__EXERCISE GOAL__.
Print the records exactly as given.

__INFORMATION SHOWN__.

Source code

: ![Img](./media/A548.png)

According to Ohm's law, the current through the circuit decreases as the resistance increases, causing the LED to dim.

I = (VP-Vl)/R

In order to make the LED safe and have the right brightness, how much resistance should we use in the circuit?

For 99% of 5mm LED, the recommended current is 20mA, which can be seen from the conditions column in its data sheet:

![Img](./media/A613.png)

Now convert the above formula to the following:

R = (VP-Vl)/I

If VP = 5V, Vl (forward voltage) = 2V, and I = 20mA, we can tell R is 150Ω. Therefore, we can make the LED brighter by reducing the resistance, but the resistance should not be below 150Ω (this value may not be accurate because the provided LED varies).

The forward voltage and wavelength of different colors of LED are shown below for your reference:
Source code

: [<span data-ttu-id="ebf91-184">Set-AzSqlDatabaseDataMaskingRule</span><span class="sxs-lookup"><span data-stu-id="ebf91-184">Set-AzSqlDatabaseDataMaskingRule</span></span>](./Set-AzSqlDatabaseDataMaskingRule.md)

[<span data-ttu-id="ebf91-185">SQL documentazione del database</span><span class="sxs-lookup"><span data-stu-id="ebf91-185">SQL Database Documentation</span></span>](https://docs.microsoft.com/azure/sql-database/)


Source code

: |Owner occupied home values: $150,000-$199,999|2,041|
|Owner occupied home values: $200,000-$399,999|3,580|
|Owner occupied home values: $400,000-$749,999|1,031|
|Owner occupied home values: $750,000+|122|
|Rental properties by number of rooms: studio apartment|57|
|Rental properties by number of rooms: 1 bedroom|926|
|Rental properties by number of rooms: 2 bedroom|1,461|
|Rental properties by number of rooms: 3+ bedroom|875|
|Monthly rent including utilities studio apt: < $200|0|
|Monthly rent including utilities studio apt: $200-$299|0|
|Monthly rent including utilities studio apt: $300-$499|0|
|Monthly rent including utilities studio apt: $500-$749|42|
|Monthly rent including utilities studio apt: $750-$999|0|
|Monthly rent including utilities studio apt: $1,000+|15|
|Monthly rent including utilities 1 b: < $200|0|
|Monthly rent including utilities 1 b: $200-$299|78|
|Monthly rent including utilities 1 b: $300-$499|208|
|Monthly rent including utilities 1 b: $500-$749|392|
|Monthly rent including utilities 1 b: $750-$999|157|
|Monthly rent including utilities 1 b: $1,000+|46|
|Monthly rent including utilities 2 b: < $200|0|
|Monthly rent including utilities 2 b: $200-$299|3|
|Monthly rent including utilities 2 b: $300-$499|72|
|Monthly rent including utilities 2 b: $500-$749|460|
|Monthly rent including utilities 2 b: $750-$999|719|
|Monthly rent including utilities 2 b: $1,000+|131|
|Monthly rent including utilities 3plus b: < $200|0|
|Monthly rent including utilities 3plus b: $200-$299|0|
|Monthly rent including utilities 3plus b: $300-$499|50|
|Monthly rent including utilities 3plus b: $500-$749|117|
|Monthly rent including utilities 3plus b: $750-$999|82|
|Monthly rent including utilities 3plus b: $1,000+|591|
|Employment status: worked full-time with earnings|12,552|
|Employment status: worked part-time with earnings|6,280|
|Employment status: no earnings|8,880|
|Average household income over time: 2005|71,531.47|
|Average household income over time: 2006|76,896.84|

__ANSWER__.
Source code

: ![Img](./media/A548.png)

According to Ohm's law, the current through the circuit decreases as the resistance increases, causing the LED to dim.

I = (VP-Vl)/R

In order to make the LED safe and have the right brightness, how much resistance should we use in the circuit?

For 99% of 5mm LED, the recommended current is 20mA, which can be seen from the conditions column in its data sheet:

![Img](./media/A613.png)

Now convert the above formula to the following:

R = (VP-Vl)/I

If VP = 5V, Vl (forward voltage) = 2V, and I = 20mA, we can tell R is 150Ω. Therefore, we can make the LED brighter by reducing the resistance, but the resistance should not be below 150Ω (this value may not be accurate because the provided LED varies).

The forward voltage and wavelength of different colors of LED are shown below for your reference:
Source code

: [<span data-ttu-id="ebf91-184">Set-AzSqlDatabaseDataMaskingRule</span><span class="sxs-lookup"><span data-stu-id="ebf91-184">Set-AzSqlDatabaseDataMaskingRule</span></span>](./Set-AzSqlDatabaseDataMaskingRule.md)

[<span data-ttu-id="ebf91-185">SQL documentazione del database</span><span class="sxs-lookup"><span data-stu-id="ebf91-185">SQL Database Documentation</span></span>](https://docs.microsoft.com/azure/sql-database/)


Source code

: |Owner occupied home values: $150,000-$199,999|2,041|
|Owner occupied home values: $200,000-$399,999|3,580|
|Owner occupied home values: $400,000-$749,999|1,031|
|Owner occupied home values: $750,000+|122|
|Rental properties by number of rooms: studio apartment|57|
|Rental properties by number of rooms: 1 bedroom|926|
|Rental properties by number of rooms: 2 bedroom|1,461|
|Rental properties by number of rooms: 3+ bedroom|875|
|Monthly rent including utilities studio apt: < $200|0|
|Monthly rent including utilities studio apt: $200-$299|0|
|Monthly rent including utilities studio apt: $300-$499|0|
|Monthly rent including utilities studio apt: $500-$749|42|
|Monthly rent including utilities studio apt: $750-$999|0|
|Monthly rent including utilities studio apt: $1,000+|15|
|Monthly rent including utilities 1 b: < $200|0|
|Monthly rent including utilities 1 b: $200-$299|78|
|Monthly rent including utilities 1 b: $300-$499|208|
|Monthly rent including utilities 1 b: $500-$749|392|
|Monthly rent including utilities 1 b: $750-$999|157|
|Monthly rent including utilities 1 b: $1,000+|46|
|Monthly rent including utilities 2 b: < $200|0|
|Monthly rent including utilities 2 b: $200-$299|3|
|Monthly rent including utilities 2 b: $300-$499|72|
|Monthly rent including utilities 2 b: $500-$749|460|
|Monthly rent including utilities 2 b: $750-$999|719|
|Monthly rent including utilities 2 b: $1,000+|131|
|Monthly rent including utilities 3plus b: < $200|0|
|Monthly rent including utilities 3plus b: $200-$299|0|
|Monthly rent including utilities 3plus b: $300-$499|50|
|Monthly rent including utilities 3plus b: $500-$749|117|
|Monthly rent including utilities 3plus b: $750-$999|82|
|Monthly rent including utilities 3plus b: $1,000+|591|
|Employment status: worked full-time with earnings|12,552|
|Employment status: worked part-time with earnings|6,280|
|Employment status: no earnings|8,880|
|Average household income over time: 2005|71,531.47|
|Average household income over time: 2006|76,896.84|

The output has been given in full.